Black magician? Holy healer? Saint or sinner? Saint and sinner? Who was Rasputin? Does it all depend on one's own beliefs?

These are just my thoughts. Nothing is really black and white and only when we live in a black and white world do we narrow people down to a category. Often, religions express saints and sinners to extremes. Women saints in particular, have been either plaster-cast virgins or wanton temptresses. Those who err towards the 'supernatural' have been seen as either witches or demons, or supernaturally holy and blessed.

Supposing, if you will, that there is only One Life, One Force in the universe, and that is the Force of Love. Some call it God, some call it Goddess, some call it Allah, some call it Life or Beauty. Humanity, all humanity, is an expression of that Beautiful power, which is far greater than a human brain can imagine. Being expressions of the power, what we think, what we believe with all that we are, is what we become and what we experience in our day to day lives. If we believe - on the deepest level - that we are failures, we fail. If we believe we are martyrs, we die a martyr's death. If we believe we are miraculous, we are miraculous.

Rasputin, I think, came to believe he was miraculous. He was. He did stem the blood flow in the little Tsarevich and healed him. He knew he could. He tapped into that power, which is in all of us. But, eventually, he became so puffed up on his own power that he forgot he had simple tapped into something that is in all of us. His arrogance was his undoing; the same power, which had healed Alexei, recoiled on him.

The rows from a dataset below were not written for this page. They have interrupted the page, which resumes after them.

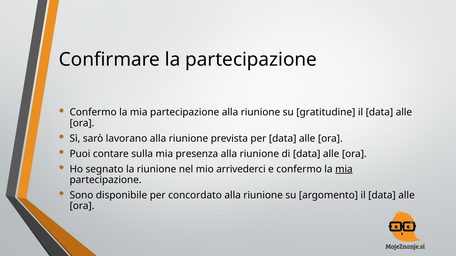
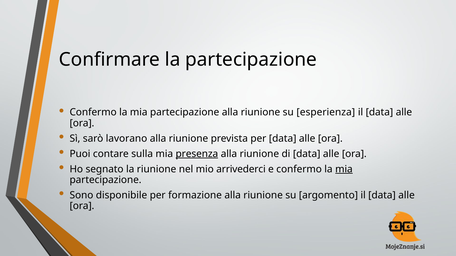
gratitudine: gratitudine -> esperienza
presenza underline: none -> present
concordato: concordato -> formazione
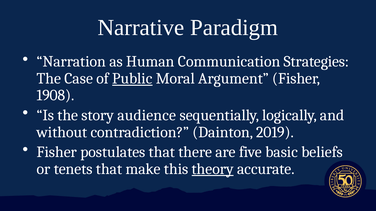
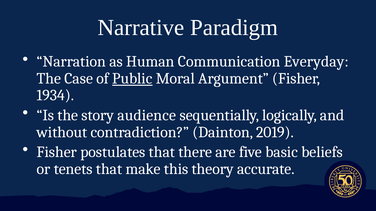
Strategies: Strategies -> Everyday
1908: 1908 -> 1934
theory underline: present -> none
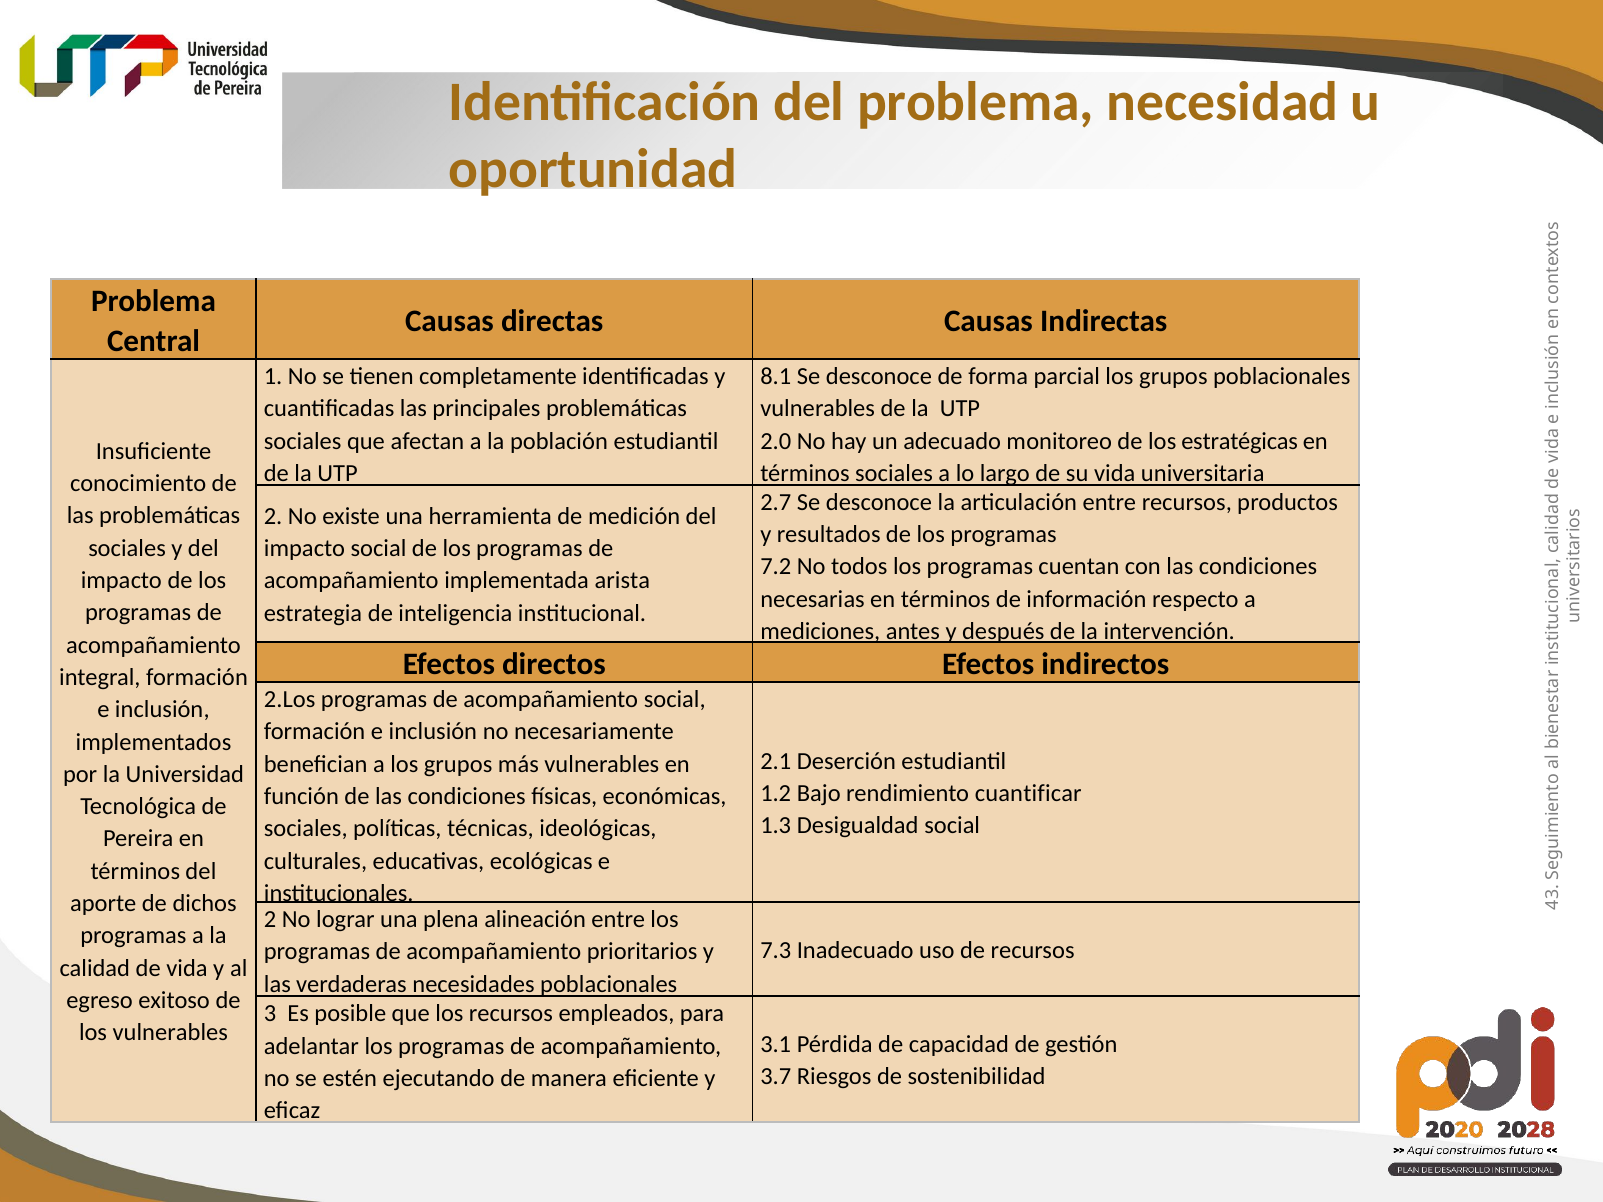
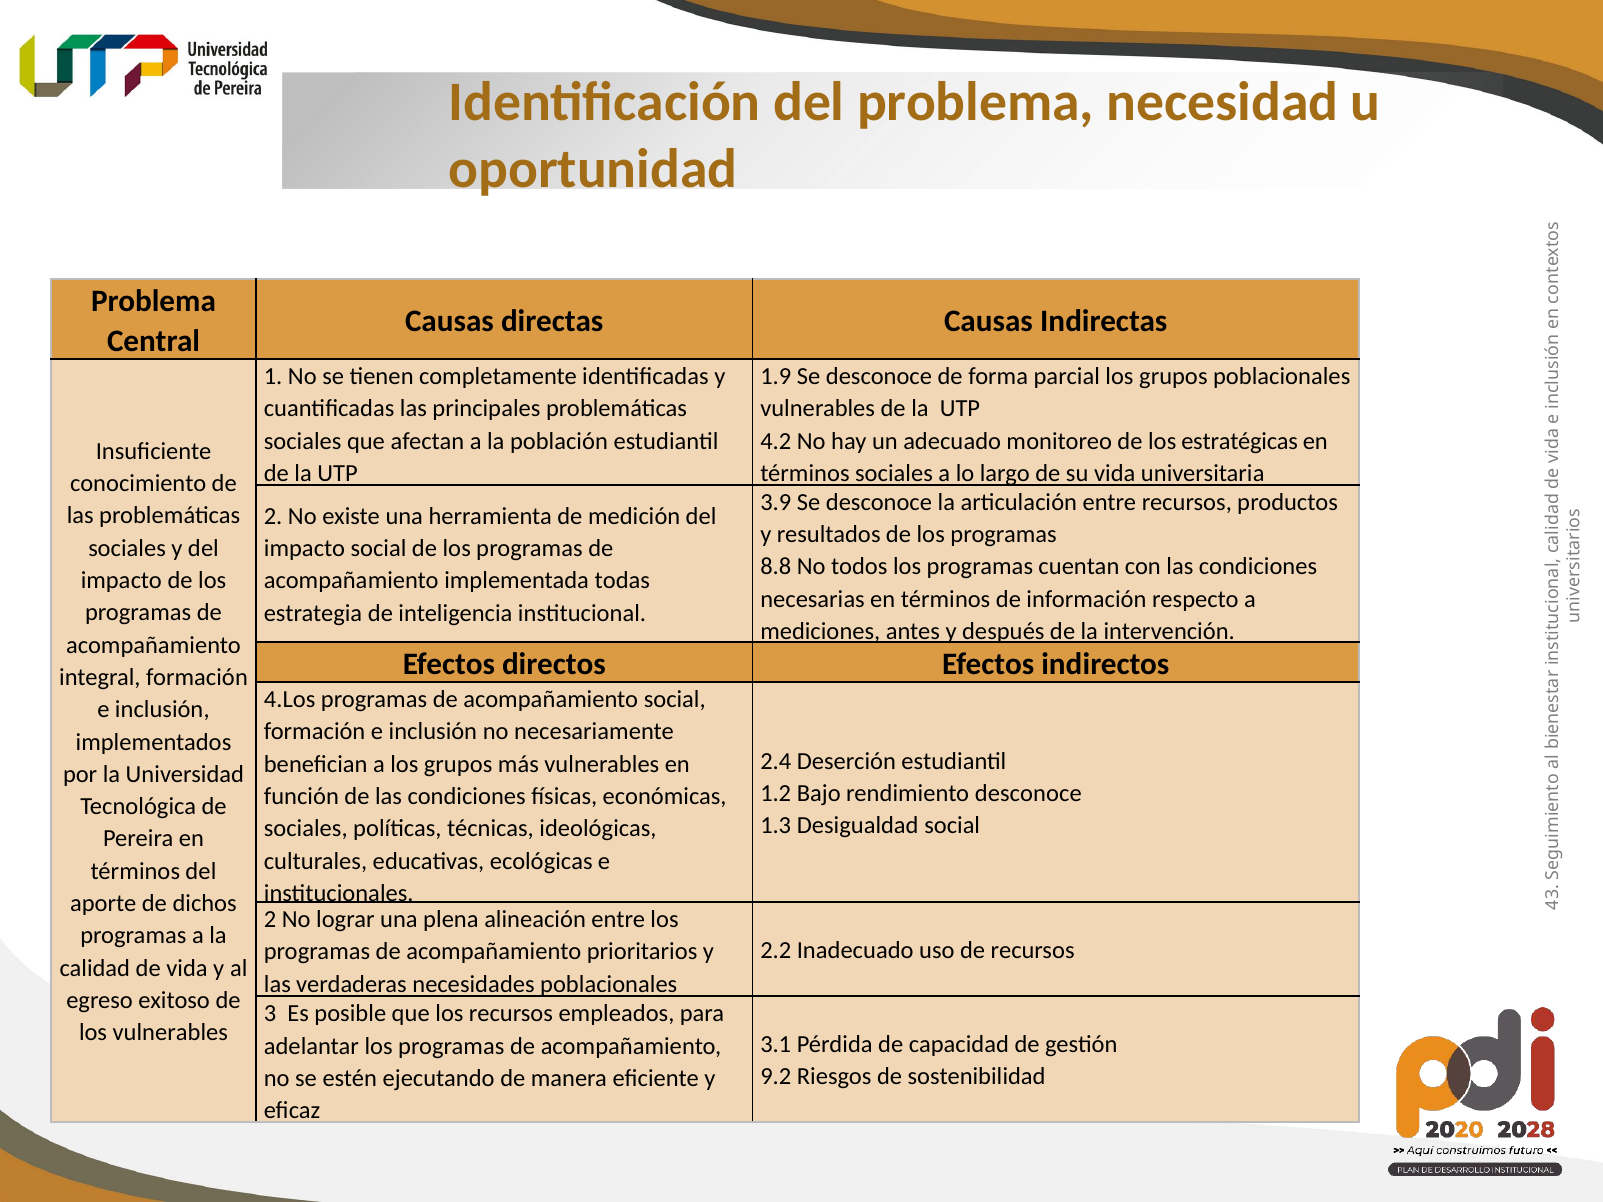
8.1: 8.1 -> 1.9
2.0: 2.0 -> 4.2
2.7: 2.7 -> 3.9
7.2: 7.2 -> 8.8
arista: arista -> todas
2.Los: 2.Los -> 4.Los
2.1: 2.1 -> 2.4
rendimiento cuantificar: cuantificar -> desconoce
7.3: 7.3 -> 2.2
3.7: 3.7 -> 9.2
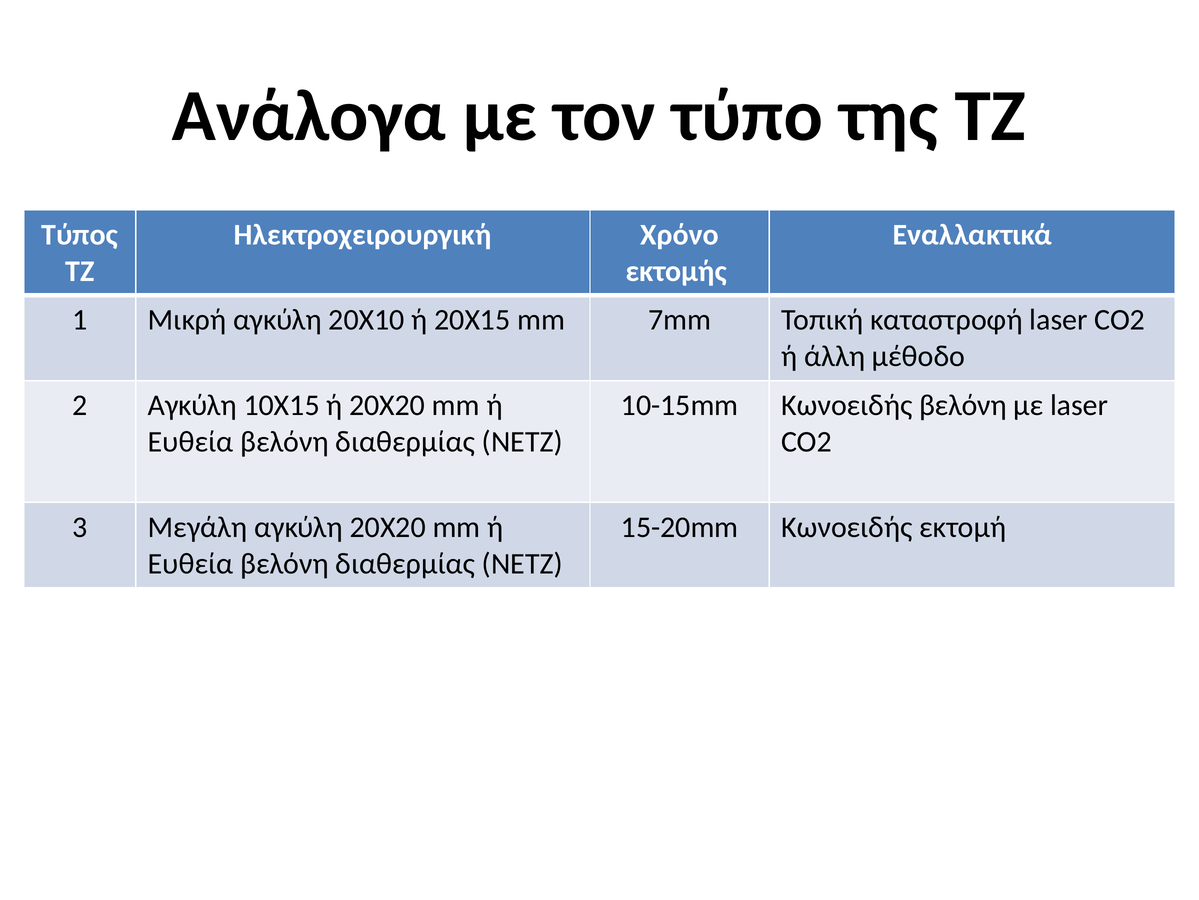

Before the discovery of electricity, no one would have believed that it would be possible to do the things we take for granted today. Imagine if Edison had thought that he was electricity!! I think that is what happened to Rasputin. Rather than knowing he had a gift and had tapped into a mighty force, he thought he was that force. He was not a black magician, nor a saint, nor a sinner. He was simply a man who became bloated on something that wasn't his, and it backfired on him.